Desde hace días no puedo conciliar el sueño y me tiemblan las manos como hojas de encina. Había interrumpido mis notas diarias porque el miedo a lo desconocido es mayor que la satisfacción por lo logrado. Mi cuerpo descansa ocioso como el de un difunto y los pensamientos huyen, a veces al pasado, a veces al futuro, pues, cercano a la muerte, el cerebro está más colmado de divina inspiración que en la mitad de la vida. El estoico Posidonio, de quien Cicerón obtuvo su sabiduría, habla de un hombre de Rodas que al agonizar pronosticó a seis de sus contemporáneos cómo irían muriendo sucesivamente. Posidonio explicó esta manifestación de tres maneras: por un lado, en su proximidad a los dioses, el alma está en mejores condiciones de reconocer que a la distancia de la vida; por otro, el aire está lleno de almas inmortales, y conocer la verdad es cosa de la experiencia.
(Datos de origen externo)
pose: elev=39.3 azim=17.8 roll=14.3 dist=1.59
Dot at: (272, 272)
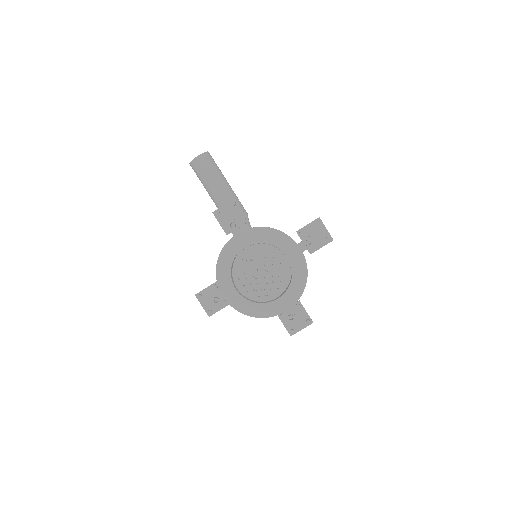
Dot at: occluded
Por último, los dioses tienen trato con aquellos que van a su encuentro. ¡Por Febo, el dios del conocimiento! ¡Cómo me apremia la segunda visión! En mis últimos días conozco cosas que jamás había experimentado, escucho palabras que jamás fueron pronunciadas y luego… ¡esas noches interminables! Aparecen aterradoras imágenes, tragedias en una única edad, las escenas vienen y van, el eco de las palabras se apaga, siento odio, miedo y desprecio, veo orates e impíos, pero necesito escribir lo que he experimentado. ¡Experimentado, no soñado!
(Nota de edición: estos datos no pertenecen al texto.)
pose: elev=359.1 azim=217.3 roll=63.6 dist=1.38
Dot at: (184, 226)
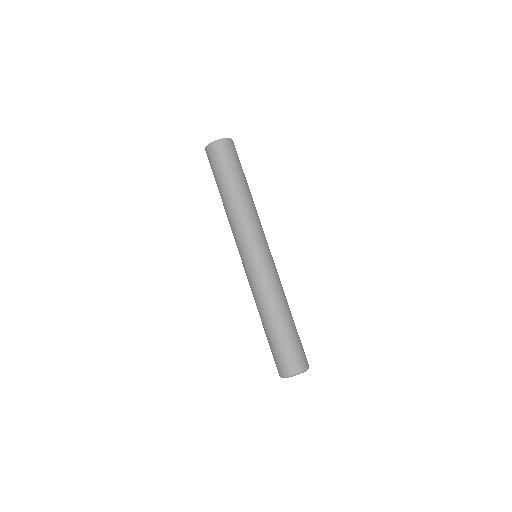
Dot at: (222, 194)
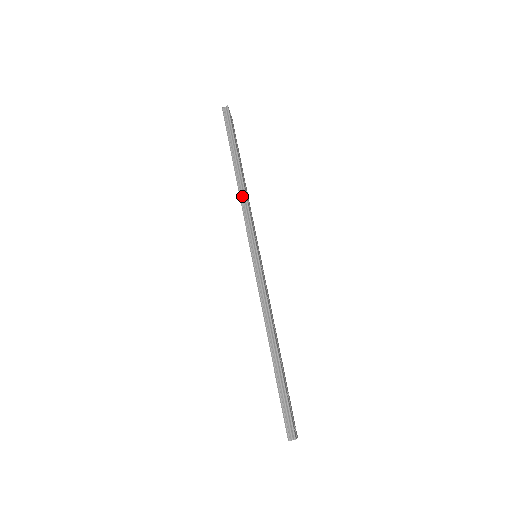
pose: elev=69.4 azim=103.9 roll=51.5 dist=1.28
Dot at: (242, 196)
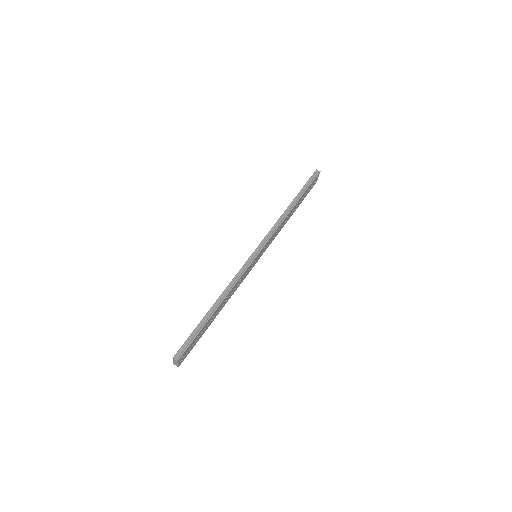
Dot at: (281, 219)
La noche anterior a la víspera se me aparecieron hombres sin rostro. El primero llevaba una vida solitaria en una isla, una vida sombría y atroz, en constante temor, perseguido por visiones. El desdichado miraba todos los días al mar desde el peñasco más alto como si esperara salvación, pero, si alguien se acercaba, era para arrojarlo de la roca, al pie del acantilado había gente de mar provista de palos que descargaban sobre lo que aún se movía en su cuerpo lacerado.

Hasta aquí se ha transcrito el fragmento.